** start of SUPPLIED PASSAGE **

The details of these stories would keep us thinking, verifying and reconsidering for days as we tried to reconcile the world we left behind as the story ended with the world we still lived in. These were the ways we learnt to think beyond the here and now and see more in ourselves than just our commitment to the present moment. We existed before. We travelled from somewhere. We had multiple lives before arriving here. In this way, we created our relationships to the world, our languages, our cultures. 

Our stories also create and recreate the worlds we live in and tell others what the world looks like through our eyes. This was the original social media.

The ingredients that make our stories great vary, but what remains carries them as imagination and memory. There are very valid contestations around whether the two exist in isolation or tend to shape shift into versions of each other in a never-ending dance that blurs the lines between fiction and non-fiction. Nevertheless, we employ both memory and imagination in different measures when we tell stories. The act of remembering, especially in Africa, is a revolutionary act.

** end of SUPPLIED PASSAGE **
** start of DATA ENTRIES **

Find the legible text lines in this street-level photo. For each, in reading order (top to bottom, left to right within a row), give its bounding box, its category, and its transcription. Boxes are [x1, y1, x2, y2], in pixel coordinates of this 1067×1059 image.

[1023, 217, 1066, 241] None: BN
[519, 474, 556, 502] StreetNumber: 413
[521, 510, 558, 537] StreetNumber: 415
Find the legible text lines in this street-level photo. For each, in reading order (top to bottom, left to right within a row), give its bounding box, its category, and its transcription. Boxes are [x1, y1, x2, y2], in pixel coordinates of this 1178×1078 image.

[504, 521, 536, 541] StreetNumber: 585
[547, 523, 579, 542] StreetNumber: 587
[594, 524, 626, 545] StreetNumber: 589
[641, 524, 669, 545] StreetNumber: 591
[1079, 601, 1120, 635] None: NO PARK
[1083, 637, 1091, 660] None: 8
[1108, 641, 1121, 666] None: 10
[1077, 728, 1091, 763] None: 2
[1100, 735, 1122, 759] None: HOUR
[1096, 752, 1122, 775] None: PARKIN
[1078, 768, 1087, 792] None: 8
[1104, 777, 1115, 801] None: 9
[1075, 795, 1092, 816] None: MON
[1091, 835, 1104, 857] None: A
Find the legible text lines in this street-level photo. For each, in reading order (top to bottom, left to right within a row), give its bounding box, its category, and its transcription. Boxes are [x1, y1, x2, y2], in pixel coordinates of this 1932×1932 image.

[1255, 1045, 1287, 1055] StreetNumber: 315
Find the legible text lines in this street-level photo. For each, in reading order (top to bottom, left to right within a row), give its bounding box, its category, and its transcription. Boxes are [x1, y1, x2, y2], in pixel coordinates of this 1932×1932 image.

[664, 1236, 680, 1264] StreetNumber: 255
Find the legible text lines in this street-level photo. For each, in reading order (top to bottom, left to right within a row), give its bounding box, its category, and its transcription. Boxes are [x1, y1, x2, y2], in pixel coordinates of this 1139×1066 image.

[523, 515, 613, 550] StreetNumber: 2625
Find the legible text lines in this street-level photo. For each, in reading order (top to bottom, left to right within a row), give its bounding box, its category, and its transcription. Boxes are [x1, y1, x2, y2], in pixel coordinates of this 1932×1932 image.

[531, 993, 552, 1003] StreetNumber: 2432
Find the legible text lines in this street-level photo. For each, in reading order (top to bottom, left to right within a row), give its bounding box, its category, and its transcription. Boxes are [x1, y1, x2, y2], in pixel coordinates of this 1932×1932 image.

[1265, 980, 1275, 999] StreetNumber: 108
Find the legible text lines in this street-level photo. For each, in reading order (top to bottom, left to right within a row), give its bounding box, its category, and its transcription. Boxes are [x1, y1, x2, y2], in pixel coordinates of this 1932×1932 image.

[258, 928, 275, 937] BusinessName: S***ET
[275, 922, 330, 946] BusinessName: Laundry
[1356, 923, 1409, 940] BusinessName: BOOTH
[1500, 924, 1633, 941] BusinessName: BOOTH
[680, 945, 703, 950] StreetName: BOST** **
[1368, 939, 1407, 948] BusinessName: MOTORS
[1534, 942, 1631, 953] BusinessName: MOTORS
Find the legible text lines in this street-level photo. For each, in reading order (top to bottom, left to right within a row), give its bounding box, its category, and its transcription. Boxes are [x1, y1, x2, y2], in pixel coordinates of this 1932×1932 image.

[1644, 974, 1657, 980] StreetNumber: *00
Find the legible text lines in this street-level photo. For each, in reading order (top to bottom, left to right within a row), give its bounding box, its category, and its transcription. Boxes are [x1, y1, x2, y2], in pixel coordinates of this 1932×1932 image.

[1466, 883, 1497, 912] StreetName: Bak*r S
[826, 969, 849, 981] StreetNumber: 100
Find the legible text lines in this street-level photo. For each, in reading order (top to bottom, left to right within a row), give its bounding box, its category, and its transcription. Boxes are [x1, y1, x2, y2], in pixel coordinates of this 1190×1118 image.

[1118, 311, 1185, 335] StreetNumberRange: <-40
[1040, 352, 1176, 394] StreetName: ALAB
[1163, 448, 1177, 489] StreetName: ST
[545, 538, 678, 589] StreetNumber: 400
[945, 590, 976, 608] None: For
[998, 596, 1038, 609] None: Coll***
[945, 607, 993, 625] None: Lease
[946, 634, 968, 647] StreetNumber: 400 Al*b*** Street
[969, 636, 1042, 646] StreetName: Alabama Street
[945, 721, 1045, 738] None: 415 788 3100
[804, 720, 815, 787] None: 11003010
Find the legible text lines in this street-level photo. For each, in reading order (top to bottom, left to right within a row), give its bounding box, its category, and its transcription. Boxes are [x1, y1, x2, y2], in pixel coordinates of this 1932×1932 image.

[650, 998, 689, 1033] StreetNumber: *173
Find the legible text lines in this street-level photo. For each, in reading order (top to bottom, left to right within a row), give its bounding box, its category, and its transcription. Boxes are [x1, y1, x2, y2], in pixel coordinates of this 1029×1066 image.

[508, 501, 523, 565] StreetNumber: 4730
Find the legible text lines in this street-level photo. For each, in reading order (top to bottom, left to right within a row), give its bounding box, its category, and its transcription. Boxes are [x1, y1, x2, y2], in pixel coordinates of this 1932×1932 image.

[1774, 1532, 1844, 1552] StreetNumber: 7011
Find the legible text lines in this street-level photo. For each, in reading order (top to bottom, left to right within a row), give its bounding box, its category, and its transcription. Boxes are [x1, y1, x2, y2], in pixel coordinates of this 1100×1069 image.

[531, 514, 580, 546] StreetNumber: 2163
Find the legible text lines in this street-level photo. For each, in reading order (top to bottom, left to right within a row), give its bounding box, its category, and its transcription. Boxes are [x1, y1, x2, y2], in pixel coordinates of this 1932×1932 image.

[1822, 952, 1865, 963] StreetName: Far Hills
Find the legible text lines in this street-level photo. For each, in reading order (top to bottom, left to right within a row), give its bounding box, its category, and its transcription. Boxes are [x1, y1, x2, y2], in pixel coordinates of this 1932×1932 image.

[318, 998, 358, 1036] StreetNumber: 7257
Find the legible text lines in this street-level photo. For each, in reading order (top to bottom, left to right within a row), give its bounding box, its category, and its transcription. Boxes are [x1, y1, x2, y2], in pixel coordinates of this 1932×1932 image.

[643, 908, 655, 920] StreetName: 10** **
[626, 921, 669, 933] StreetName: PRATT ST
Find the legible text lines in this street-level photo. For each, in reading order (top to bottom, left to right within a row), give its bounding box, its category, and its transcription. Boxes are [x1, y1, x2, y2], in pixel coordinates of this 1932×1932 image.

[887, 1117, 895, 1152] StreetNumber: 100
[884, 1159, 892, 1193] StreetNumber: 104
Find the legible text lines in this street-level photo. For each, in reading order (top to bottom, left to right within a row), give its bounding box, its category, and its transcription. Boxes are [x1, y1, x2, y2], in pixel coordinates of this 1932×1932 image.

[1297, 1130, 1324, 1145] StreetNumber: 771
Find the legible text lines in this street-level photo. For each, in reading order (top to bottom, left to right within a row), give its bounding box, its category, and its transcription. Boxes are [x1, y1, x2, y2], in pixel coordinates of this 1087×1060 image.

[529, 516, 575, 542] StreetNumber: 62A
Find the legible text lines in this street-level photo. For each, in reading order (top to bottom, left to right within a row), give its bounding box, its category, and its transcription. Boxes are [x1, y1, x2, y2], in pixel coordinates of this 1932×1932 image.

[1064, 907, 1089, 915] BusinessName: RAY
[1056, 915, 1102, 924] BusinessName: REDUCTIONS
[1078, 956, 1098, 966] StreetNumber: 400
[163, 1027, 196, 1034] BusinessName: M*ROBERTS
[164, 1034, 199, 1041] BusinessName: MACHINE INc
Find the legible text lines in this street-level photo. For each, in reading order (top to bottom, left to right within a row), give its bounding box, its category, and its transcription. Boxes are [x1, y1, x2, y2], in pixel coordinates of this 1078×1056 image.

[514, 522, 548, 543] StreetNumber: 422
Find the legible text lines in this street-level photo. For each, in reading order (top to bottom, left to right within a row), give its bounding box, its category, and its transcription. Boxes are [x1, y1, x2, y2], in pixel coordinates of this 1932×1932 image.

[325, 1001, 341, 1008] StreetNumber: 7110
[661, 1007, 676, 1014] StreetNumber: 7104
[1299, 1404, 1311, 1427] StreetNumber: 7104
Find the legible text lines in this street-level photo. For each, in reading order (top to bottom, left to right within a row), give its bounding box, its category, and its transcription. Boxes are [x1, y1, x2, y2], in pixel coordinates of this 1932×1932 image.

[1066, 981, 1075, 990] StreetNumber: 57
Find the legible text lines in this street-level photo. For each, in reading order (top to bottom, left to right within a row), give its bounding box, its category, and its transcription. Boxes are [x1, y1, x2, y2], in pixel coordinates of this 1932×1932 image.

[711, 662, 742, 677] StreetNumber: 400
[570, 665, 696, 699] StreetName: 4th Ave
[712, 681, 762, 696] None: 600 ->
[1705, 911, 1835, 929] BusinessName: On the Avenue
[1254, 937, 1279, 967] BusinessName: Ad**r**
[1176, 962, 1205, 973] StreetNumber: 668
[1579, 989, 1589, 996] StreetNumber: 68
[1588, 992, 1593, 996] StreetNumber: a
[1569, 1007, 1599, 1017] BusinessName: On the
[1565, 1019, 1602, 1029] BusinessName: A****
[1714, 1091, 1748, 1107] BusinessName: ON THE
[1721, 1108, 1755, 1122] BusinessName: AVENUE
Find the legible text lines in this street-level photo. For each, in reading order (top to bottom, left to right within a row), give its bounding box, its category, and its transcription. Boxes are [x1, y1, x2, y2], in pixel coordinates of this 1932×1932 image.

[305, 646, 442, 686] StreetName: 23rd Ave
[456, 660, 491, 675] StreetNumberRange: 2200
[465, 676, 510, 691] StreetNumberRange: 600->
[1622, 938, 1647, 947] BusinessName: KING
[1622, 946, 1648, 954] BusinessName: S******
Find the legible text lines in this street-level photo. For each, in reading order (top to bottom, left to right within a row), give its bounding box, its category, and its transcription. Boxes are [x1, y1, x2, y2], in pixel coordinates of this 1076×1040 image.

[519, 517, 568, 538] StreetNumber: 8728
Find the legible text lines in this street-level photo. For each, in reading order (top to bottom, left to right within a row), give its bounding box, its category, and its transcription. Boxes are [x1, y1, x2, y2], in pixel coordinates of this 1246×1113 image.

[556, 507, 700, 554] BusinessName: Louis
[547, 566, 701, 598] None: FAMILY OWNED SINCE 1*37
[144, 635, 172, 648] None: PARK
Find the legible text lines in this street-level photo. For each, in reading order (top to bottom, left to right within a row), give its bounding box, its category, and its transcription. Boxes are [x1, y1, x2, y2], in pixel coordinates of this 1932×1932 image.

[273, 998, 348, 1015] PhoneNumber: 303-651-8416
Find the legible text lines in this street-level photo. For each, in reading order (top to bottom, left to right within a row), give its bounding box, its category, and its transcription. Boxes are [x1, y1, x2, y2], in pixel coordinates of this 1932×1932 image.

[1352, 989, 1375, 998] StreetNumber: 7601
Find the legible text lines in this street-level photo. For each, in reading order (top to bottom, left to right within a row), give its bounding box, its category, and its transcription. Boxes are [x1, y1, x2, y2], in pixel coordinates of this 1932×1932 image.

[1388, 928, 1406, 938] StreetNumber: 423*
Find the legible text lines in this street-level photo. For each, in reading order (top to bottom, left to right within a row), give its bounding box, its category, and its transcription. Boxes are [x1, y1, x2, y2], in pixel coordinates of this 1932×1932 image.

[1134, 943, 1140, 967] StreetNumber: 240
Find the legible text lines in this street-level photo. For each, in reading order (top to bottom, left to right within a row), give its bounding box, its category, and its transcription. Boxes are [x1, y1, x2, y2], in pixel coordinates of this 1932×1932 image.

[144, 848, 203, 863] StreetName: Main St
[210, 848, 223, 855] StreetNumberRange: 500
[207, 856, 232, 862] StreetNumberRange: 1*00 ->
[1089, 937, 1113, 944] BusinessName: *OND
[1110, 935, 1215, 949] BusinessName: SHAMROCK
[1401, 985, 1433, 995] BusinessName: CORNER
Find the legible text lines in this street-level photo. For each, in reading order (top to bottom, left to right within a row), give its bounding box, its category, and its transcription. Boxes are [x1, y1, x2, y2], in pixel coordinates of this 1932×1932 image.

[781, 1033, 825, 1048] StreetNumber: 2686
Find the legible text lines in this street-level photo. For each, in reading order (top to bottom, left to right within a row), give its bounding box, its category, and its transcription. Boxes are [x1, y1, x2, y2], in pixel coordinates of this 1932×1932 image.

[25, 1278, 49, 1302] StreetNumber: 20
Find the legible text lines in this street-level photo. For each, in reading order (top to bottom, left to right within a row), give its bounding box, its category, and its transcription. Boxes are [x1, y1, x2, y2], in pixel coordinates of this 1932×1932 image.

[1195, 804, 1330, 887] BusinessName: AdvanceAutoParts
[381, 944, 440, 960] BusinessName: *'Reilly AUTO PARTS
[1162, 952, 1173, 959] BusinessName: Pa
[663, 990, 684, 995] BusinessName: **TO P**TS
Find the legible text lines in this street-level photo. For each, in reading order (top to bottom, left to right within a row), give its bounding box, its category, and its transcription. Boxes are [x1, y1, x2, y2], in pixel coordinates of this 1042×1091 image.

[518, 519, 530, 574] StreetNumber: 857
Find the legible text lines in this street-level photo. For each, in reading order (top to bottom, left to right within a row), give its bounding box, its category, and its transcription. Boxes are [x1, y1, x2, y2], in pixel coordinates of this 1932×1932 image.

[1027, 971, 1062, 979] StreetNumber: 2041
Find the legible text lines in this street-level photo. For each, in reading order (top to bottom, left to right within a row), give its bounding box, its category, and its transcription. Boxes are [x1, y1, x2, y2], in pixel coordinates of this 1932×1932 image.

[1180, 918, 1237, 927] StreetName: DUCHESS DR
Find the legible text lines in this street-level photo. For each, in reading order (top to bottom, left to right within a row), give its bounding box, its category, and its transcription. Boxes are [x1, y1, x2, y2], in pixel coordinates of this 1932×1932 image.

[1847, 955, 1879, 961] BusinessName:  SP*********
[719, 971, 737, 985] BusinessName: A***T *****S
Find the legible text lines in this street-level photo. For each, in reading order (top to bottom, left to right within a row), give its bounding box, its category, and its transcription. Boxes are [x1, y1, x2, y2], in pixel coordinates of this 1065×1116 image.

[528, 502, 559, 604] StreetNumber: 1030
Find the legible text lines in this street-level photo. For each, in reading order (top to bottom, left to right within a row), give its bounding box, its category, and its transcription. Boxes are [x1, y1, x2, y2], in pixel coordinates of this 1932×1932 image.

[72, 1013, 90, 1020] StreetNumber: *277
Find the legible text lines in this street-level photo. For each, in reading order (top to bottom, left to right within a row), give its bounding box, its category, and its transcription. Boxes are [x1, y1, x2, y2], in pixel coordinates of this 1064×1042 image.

** end of DATA ENTRIES **

> PROBLEMS TO WORK ON
a) In the passage on storytelling, what is the act of remembering, especially in Africa, said to be?
b) Based on the passage on storytelling, state whether each of the following statements agrees with it, and quote the words that decide each case: (i) Stories are described as the original social media. (ii) Storytellers rely on imagination alone, without memory. (iii) The details of the stories occupied the listeners' thoughts for days.
c) Carry the passage on storytelling forward from its final sentence.

> TASK RESPONSES
a) It is said to be a revolutionary act.

b)
(i) Yes: "This was the original social media."
(ii) No: "we employ both memory and imagination in different measures when we tell stories."
(iii) Yes: "would keep us thinking, verifying and reconsidering for days"

c)
We are people of whom many lies have been told across the world. Our histories have been assigned ill-informed start dates and premature end dates. It has been said that we did not have means of communicating nor recording our lives accurately before colonists arrived to show us how. The evidence, which has been subjected to many efforts to destroy it, paints a different picture. From Egypt’s hieroglyphics, to Southern Africa’s rock art, Africans have made a point of recording and remembering their existence, and the various relationships to the world around them. The symbols and imagery that featured in early forms of writing, exist in relationship to the imagery we create with our languages. The deep romance evoked by metaphors and proverbs integral to African languages, tells you much about the ways we lived and what we saw around us. That is built-in memory that has travelled across generations to meet us in this present world. 

Our stories are also filled with imagination, found in fables and myths. Their function has always been to convey hidden, sometimes difficult truths about the world. Though implicit and sometimes convoluted, fables and myths try to communicate the world to us in a way that reduces the harm reality might cause when allowed to confront us unattenuated. We are people who cared enough to protect each other while still conveying a message of caution. The way we imagine and construct what may be considered fantasies, tells us about the limitlessness of our minds. It tells us about the capacity we have for creativity, innovation and renewal as a people who see the world beyond its material form. There are opportunities for us in the worlds we have created and recreated through time.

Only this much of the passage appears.